The resulting songs were so inspiring that the entire 4th grade teachers and students collaborated and created a play that included all the songs and music the students wrote and recorded along with their own visual art. They also added additional Hawaiian songs and hula, and presented their production at the newly built, King Kekaulike high school auditorium in May of 2019. The play was seen through the eyes of the 500-year-old Wiliwili Tree that is still standing on Kahoʻolawe.
In solidarity with the Kahoʻolawe 9, the protectors and defenders of Kahoʻolawe, along with the lovely ukulele music stylings of Neal Chin woven throughout, the students, in their own words, tell the story of the island of Kahoʻolawe: a tale of love, loss and healing.

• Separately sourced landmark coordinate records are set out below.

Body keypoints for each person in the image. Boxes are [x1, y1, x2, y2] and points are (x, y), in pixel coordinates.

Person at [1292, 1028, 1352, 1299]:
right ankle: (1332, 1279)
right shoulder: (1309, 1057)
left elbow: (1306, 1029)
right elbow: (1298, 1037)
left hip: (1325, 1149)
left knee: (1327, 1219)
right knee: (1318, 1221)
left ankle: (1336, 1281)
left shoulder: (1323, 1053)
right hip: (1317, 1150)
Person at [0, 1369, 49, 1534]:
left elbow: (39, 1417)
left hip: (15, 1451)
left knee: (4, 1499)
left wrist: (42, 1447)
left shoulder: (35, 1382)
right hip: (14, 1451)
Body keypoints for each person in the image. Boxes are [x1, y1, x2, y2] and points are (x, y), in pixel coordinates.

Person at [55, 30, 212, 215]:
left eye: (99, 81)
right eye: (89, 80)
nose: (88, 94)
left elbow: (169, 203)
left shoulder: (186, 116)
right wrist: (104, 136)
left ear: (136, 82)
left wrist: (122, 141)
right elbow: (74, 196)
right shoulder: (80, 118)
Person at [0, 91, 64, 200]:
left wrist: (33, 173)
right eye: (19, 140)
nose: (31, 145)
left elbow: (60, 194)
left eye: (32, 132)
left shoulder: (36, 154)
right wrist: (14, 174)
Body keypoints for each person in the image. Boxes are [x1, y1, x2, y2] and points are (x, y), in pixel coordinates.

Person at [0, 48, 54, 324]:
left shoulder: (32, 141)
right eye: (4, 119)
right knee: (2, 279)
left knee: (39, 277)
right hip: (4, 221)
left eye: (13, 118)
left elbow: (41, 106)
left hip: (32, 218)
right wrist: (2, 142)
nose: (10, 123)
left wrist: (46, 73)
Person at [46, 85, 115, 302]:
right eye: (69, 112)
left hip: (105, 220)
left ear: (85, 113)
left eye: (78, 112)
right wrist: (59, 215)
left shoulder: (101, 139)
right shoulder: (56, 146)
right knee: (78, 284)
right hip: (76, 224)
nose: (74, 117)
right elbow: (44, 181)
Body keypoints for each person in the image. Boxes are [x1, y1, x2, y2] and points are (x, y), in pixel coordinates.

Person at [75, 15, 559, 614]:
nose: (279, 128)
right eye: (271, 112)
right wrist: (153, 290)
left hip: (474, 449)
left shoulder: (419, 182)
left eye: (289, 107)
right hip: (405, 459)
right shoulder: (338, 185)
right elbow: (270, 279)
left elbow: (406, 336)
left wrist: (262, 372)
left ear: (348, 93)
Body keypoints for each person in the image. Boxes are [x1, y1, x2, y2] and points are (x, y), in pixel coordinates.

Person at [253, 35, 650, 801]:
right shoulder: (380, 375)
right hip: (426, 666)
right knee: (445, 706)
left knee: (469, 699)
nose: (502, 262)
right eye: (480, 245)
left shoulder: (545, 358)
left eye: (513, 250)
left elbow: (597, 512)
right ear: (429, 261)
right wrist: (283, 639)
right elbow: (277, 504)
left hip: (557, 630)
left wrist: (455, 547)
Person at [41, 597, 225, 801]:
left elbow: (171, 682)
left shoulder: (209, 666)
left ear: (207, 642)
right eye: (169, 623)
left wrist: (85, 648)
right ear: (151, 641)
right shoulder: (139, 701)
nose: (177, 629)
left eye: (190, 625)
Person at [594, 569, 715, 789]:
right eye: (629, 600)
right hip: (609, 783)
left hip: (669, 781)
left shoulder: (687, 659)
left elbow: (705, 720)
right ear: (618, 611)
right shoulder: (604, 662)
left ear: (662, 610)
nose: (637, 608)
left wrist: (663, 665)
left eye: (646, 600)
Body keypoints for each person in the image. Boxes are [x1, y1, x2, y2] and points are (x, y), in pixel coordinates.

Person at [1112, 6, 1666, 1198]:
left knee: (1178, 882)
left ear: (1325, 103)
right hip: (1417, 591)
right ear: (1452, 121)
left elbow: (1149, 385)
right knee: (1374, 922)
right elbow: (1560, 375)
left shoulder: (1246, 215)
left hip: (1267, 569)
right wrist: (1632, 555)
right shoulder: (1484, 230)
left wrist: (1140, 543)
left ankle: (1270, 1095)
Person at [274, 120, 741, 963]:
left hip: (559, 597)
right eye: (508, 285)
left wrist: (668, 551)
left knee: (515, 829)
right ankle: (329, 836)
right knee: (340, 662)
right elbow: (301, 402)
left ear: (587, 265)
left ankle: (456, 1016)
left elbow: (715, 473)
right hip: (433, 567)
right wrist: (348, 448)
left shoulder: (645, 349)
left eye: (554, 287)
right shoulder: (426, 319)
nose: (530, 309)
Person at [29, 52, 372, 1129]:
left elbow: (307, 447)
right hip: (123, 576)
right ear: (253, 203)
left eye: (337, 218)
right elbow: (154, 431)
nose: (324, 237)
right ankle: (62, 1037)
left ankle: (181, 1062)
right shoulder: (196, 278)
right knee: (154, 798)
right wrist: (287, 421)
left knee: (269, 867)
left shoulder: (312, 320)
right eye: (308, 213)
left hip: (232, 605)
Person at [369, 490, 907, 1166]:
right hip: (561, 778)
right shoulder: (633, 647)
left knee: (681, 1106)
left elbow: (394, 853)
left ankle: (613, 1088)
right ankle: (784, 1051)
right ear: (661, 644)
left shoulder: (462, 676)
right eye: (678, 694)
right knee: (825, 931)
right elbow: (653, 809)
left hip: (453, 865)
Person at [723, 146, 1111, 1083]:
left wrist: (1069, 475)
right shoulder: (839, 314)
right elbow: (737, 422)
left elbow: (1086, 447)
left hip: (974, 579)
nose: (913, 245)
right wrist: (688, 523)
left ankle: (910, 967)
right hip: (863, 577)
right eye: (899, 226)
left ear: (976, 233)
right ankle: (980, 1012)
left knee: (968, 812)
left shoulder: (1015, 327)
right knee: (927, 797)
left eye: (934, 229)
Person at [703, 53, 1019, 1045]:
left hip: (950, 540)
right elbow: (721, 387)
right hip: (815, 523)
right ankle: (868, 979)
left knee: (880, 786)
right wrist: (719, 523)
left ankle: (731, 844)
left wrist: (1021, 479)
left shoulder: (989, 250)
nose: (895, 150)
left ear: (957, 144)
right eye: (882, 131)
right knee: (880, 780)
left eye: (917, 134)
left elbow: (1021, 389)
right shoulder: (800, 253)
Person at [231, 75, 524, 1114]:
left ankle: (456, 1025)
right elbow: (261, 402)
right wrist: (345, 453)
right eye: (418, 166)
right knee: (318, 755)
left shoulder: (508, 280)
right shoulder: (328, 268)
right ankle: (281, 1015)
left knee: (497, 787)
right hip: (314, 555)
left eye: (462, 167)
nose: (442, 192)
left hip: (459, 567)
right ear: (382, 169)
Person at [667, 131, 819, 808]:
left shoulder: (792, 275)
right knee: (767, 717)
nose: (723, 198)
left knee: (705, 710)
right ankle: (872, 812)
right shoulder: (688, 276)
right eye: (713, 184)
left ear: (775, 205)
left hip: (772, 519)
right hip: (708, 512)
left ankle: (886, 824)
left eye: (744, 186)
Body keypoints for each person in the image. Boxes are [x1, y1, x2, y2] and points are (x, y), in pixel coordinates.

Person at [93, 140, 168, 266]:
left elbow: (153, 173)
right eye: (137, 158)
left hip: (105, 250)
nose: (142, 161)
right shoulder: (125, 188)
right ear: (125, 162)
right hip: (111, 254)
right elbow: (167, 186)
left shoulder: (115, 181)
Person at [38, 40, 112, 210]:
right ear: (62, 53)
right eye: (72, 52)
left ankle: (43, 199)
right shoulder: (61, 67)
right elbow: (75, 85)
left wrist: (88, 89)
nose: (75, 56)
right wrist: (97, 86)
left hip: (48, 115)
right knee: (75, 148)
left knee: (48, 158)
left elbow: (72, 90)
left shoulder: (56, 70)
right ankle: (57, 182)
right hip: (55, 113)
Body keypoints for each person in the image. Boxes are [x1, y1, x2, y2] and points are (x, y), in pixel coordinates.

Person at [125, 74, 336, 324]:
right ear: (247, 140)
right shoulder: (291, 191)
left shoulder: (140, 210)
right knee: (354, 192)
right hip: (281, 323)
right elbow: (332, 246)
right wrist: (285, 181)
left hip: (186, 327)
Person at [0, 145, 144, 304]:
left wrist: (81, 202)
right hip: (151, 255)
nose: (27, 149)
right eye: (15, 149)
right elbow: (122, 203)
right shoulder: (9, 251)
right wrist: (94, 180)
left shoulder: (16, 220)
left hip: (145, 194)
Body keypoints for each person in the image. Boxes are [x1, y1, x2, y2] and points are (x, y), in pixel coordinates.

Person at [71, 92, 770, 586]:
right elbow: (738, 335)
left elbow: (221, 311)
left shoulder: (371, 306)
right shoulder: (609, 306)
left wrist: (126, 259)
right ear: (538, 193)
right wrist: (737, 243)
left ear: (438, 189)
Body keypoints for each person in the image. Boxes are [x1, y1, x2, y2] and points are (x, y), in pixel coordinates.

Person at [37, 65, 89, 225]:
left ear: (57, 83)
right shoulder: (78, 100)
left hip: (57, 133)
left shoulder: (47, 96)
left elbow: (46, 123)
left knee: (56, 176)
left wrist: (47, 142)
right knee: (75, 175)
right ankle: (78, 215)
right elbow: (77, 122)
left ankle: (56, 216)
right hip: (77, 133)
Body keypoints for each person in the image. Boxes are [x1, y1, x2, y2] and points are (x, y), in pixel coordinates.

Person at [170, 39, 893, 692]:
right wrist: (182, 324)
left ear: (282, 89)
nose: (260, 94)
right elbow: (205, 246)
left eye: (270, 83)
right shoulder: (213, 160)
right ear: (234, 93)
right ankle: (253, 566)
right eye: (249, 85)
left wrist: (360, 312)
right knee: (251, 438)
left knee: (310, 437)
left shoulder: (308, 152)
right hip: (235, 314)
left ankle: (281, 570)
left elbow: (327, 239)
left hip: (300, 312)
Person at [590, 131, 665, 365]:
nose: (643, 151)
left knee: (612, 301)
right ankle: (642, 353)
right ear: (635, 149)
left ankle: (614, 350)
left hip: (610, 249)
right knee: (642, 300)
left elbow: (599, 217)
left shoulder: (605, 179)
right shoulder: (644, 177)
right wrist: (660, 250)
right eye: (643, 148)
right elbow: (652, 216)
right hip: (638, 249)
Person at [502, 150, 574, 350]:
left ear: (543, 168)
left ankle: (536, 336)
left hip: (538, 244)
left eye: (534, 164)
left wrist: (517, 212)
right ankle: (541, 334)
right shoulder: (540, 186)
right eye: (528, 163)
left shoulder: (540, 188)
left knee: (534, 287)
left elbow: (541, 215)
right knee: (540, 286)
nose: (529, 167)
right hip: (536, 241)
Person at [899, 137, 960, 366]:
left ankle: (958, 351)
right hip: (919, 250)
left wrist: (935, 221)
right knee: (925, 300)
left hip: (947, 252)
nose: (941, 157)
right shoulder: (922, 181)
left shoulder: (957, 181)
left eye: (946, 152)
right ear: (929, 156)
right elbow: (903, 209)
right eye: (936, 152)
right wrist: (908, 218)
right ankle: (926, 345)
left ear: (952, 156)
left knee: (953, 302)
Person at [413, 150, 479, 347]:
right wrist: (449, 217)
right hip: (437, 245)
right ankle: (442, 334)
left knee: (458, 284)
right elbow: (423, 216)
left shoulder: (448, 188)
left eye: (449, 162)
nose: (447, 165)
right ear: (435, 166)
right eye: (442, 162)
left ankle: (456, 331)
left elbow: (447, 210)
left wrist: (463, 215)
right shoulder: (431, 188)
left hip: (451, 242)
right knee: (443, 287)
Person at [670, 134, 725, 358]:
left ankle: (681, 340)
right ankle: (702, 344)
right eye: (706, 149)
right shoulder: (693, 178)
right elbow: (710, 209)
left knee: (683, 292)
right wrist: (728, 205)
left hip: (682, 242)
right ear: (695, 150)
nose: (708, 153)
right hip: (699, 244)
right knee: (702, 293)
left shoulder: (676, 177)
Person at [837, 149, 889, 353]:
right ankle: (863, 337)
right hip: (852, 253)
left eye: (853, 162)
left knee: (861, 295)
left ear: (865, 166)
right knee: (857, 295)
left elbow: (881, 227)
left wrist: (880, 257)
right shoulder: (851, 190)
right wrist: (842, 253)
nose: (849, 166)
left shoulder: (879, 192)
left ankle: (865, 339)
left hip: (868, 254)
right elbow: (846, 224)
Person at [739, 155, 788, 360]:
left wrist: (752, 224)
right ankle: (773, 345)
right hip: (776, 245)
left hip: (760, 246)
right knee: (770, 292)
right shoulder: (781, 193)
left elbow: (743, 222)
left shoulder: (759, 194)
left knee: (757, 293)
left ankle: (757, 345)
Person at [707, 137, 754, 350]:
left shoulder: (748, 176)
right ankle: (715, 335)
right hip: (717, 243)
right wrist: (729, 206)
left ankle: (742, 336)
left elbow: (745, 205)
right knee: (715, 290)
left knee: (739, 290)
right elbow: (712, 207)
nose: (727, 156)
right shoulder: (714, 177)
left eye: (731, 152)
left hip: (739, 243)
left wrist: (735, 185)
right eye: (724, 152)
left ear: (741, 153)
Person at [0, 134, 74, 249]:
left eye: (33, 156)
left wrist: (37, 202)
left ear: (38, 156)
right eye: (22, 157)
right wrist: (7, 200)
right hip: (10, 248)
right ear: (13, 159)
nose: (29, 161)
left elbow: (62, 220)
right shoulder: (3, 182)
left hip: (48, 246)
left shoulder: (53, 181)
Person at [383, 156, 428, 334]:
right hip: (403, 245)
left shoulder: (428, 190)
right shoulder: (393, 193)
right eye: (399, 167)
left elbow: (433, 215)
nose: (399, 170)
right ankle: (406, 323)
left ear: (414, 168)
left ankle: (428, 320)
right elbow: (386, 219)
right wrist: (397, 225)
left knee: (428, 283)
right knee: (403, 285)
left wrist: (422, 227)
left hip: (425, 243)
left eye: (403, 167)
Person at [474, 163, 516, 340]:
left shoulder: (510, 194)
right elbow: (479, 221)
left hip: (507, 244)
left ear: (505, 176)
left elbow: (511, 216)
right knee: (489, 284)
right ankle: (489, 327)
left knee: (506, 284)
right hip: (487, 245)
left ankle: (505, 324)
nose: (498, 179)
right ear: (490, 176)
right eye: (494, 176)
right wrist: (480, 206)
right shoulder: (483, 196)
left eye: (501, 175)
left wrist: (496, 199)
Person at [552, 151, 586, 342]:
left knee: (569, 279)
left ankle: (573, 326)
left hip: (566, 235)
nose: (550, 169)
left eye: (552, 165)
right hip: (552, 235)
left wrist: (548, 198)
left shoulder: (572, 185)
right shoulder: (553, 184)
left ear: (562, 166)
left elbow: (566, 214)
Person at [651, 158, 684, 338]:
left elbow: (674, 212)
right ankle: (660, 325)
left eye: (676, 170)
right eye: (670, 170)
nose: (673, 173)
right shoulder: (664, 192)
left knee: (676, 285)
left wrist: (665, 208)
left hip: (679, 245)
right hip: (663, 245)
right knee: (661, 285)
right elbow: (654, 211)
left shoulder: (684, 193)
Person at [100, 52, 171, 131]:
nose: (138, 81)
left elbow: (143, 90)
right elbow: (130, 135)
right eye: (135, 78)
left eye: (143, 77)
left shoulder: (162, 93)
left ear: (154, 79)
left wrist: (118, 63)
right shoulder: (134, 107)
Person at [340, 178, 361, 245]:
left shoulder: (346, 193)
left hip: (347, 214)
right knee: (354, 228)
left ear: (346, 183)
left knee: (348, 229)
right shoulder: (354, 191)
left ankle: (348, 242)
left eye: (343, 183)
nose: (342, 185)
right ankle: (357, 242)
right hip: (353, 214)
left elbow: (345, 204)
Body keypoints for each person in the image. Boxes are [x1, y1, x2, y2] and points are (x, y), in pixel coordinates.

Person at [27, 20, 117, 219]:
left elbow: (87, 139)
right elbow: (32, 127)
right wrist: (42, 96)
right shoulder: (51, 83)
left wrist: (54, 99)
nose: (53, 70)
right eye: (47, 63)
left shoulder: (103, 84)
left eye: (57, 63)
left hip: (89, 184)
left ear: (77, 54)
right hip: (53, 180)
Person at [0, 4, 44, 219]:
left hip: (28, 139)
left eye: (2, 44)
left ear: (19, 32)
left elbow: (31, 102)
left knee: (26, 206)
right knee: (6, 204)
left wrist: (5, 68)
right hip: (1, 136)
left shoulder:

The history of this small, yet very significant island in the Hawaiian Archipelago holds many ancient secrets and tales of survival, resilience and rebirth of Hawaiian culture, plants, animals and people.
Legends abound, and it was at onetime in the history of Hawaiian people, a center of learning celestial navigation. Artifacts there show that there may have been thousands of polynesian people who visited the island. They arrived on its shores to study the sky map of stars to guide their sea-worthy canoes or waʻa to even more distant lands.
In Hawaiian culture, the island itself was considered to be the piko of the piko of the piko, the center of the Hawaiian islands, in the center of our planet, in the center of the universe. For those who have had the rare opportunity to step onto the shores of Kahoʻolawe, all agree that the power of place can be felt and experienced while there. It truly is the Heart and Soul of Hawaiʻi.